Na SHOT Show 2024 ma miejsce amerykańska premiera karabinków modułowych MWS-15 wyprodukowanych przez Zakłady Mechaniczne Tarnów. Zaprezentowanych zostało kilka wariantów tej broni, ze szczególnym uwzględnieniem wersji przeznaczonej na rynek cywilny i dostosowanej do wymogów przepisów w krajach ewentualnych klientów.
W ZM Tarnów najpierw zaprojektowano, skonstruowano i przetestowano karabin wyborowy (Designated Marksman Rifle – DMR), a dopiero potem – w pewnym uproszczeniu – przeskalowano go w dół tworząc karabinek na amunicje pośrednią. Według danych producenta, zgodność części MWS-15 z MWS-25 wynosi 74%, a pozostałe podzespoły są zbliżone konstrukcyjnie, ale zmniejszone (a zatem także wzajemnie niewymienne).
══════
ZESTAW ZADAŃ ▸
**A)** Streść tekst o karabinku MWS-15 w dwóch zdaniach.
**B)** Przepisz fragment tekstu o karabinku MWS-15, zaczynając od słów „W ZM Tarnów”, a kończąc po słowach „także wzajemnie niewymienne).”. Słowo „producenta” zastąp przy tym słowem „wytwórcy”.
**C)** Oceń, czy poniższe stwierdzenia są zgodne z tekstem o karabinku MWS-15. Przy każdym odpowiedz „tak” lub „nie” i przytocz rozstrzygające słowa tekstu.
(i) MWS-15 zaprojektowano wcześniej niż karabin wyborowy.
(ii) Według producenta zgodność części MWS-15 z MWS-25 wynosi 74%.
(iii) Pozostałe podzespoły MWS-15 i MWS-25 można stosować wymiennie.
Wiersze danych to osobny materiał, niezwiązany z tekstem o karabinku MWS-15.

WIERSZE DANYCH ▸
══════
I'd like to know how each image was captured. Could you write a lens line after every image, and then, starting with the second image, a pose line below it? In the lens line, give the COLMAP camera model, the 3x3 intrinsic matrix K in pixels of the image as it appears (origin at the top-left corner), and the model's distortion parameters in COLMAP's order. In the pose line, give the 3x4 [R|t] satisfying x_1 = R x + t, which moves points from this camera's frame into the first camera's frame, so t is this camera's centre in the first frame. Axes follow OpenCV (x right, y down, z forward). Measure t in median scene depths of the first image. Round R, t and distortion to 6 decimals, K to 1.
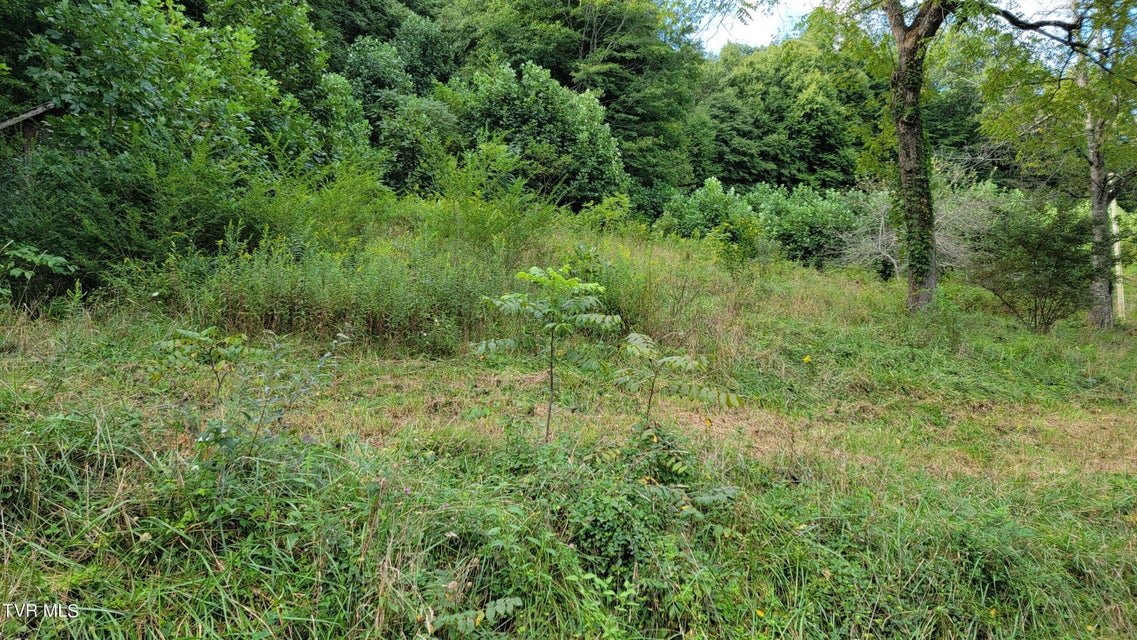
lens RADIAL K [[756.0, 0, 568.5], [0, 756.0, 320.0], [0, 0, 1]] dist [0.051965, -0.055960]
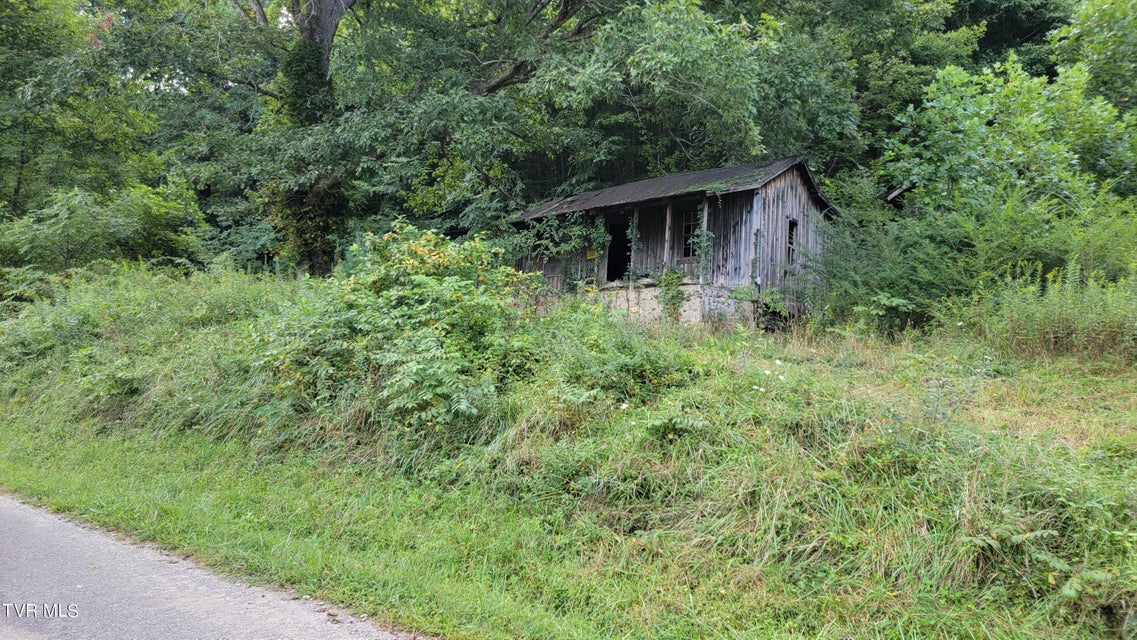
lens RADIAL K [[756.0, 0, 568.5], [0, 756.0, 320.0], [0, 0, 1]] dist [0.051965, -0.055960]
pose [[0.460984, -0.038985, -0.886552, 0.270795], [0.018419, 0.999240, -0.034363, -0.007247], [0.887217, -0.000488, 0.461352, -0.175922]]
══════
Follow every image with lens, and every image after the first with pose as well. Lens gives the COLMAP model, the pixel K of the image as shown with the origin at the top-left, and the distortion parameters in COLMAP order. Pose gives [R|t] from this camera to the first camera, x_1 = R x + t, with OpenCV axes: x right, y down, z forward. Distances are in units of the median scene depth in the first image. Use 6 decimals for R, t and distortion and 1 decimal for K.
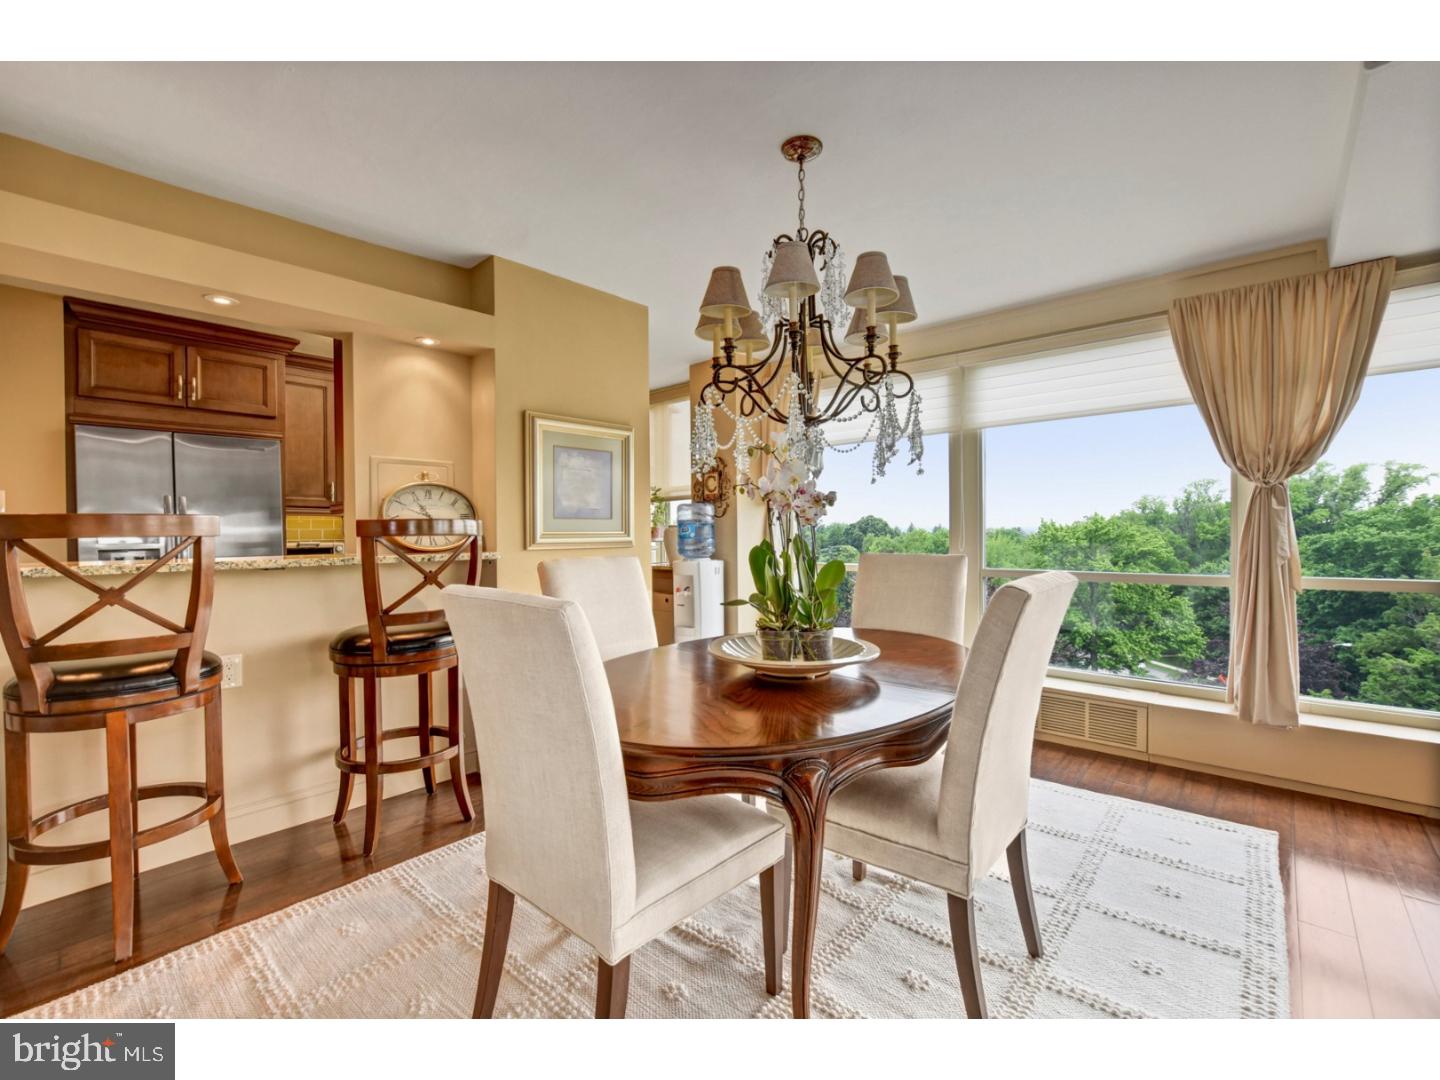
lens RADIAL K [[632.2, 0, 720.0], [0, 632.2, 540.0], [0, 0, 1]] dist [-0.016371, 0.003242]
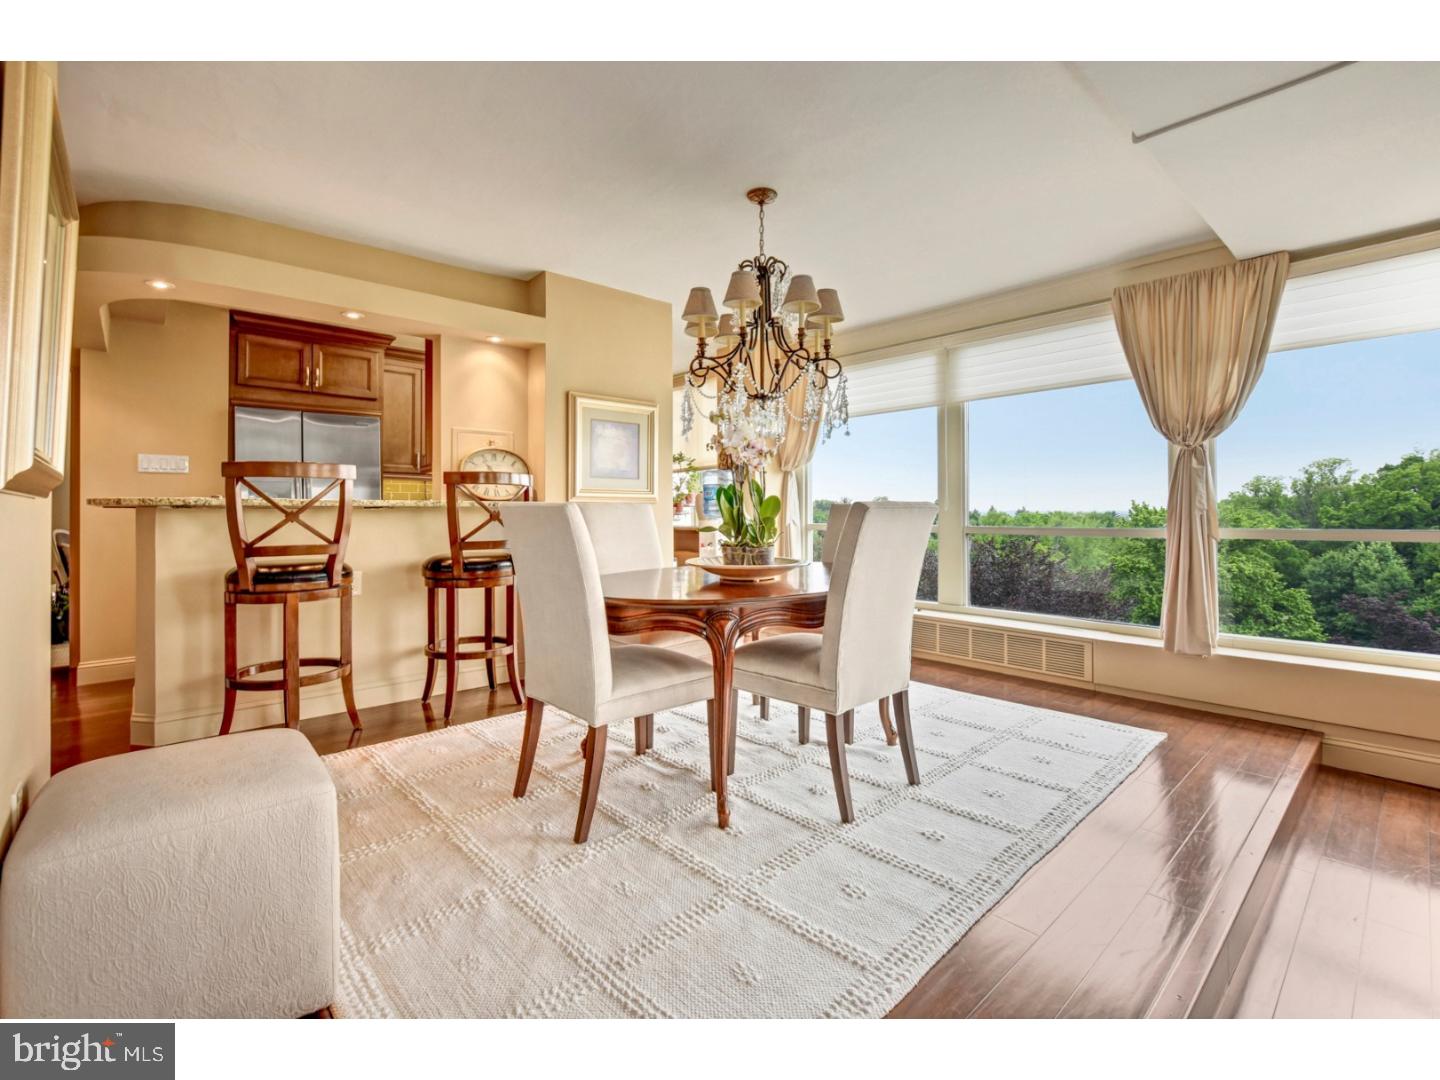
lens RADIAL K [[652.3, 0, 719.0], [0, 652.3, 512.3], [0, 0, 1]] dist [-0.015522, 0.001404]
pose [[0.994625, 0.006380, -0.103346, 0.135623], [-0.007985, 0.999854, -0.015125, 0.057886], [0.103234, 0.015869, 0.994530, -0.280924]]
══════
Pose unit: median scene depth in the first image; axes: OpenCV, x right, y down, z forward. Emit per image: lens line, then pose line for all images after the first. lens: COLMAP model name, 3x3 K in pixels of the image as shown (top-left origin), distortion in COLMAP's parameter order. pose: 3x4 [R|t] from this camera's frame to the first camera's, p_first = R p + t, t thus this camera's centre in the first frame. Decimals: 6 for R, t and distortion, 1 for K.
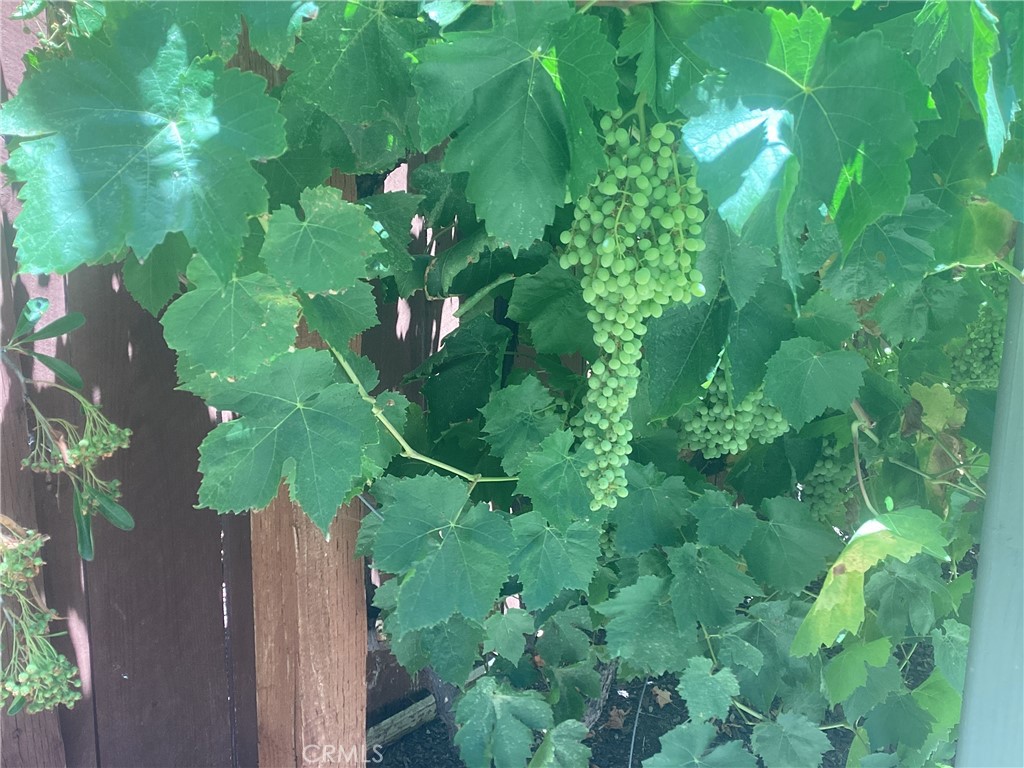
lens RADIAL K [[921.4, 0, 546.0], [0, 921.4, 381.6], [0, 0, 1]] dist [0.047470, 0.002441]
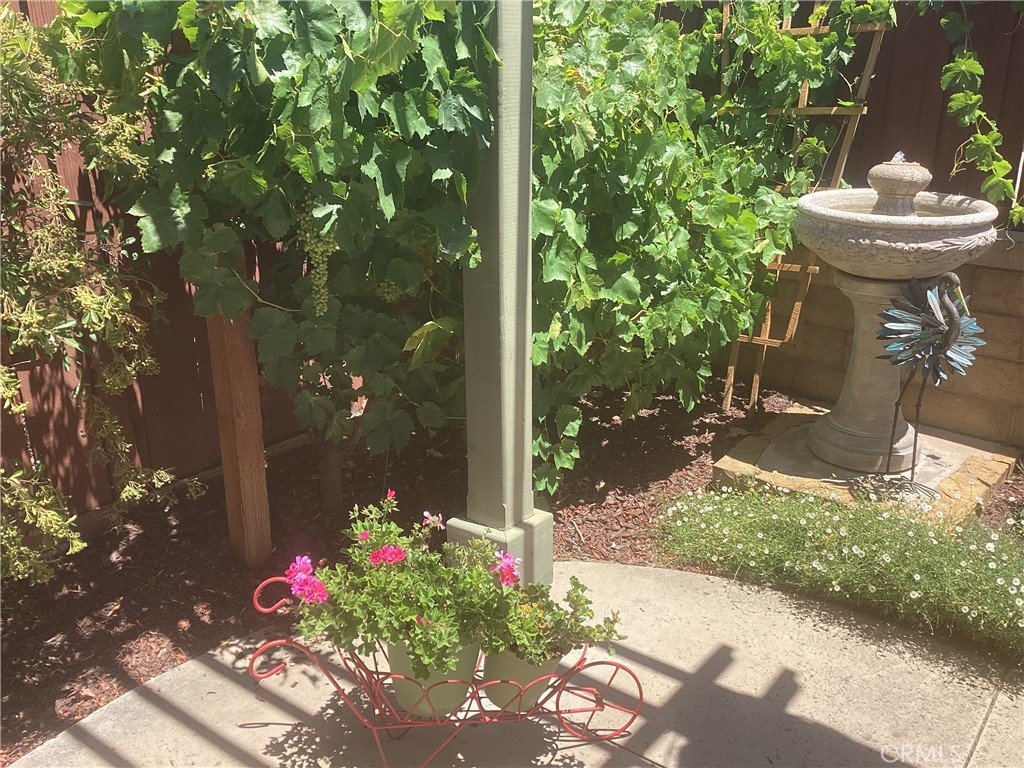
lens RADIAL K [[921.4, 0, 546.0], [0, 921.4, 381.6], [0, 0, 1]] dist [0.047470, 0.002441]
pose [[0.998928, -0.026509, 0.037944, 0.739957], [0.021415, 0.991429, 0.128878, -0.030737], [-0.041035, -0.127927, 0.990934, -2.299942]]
══════
ODPOWIEDZI DO ZADAŃ ▸
**A)** Na SHOT Show 2024 ma miejsce amerykańska premiera karabinków modułowych MWS-15 z Zakładów Mechanicznych Tarnów, pokazanych w kilku wariantach, zwłaszcza w wersji cywilnej dostosowanej do przepisów w krajach ewentualnych klientów. MWS-15 powstał przez przeskalowanie w dół wcześniej opracowanego karabinu wyborowego, a według producenta zgodność jego części z MWS-25 wynosi 74%.

**B)**
W ZM Tarnów najpierw zaprojektowano, skonstruowano i przetestowano karabin wyborowy (Designated Marksman Rifle – DMR), a dopiero potem – w pewnym uproszczeniu – przeskalowano go w dół tworząc karabinek na amunicje pośrednią. Według danych wytwórcy, zgodność części MWS-15 z MWS-25 wynosi 74%, a pozostałe podzespoły są zbliżone konstrukcyjnie, ale zmniejszone (a zatem także wzajemnie niewymienne).

**C)**
(i) Nie: „najpierw zaprojektowano, skonstruowano i przetestowano karabin wyborowy”.
(ii) Tak: „Według danych producenta, zgodność części MWS-15 z MWS-25 wynosi 74%”.
(iii) Nie: „a zatem także wzajemnie niewymienne”.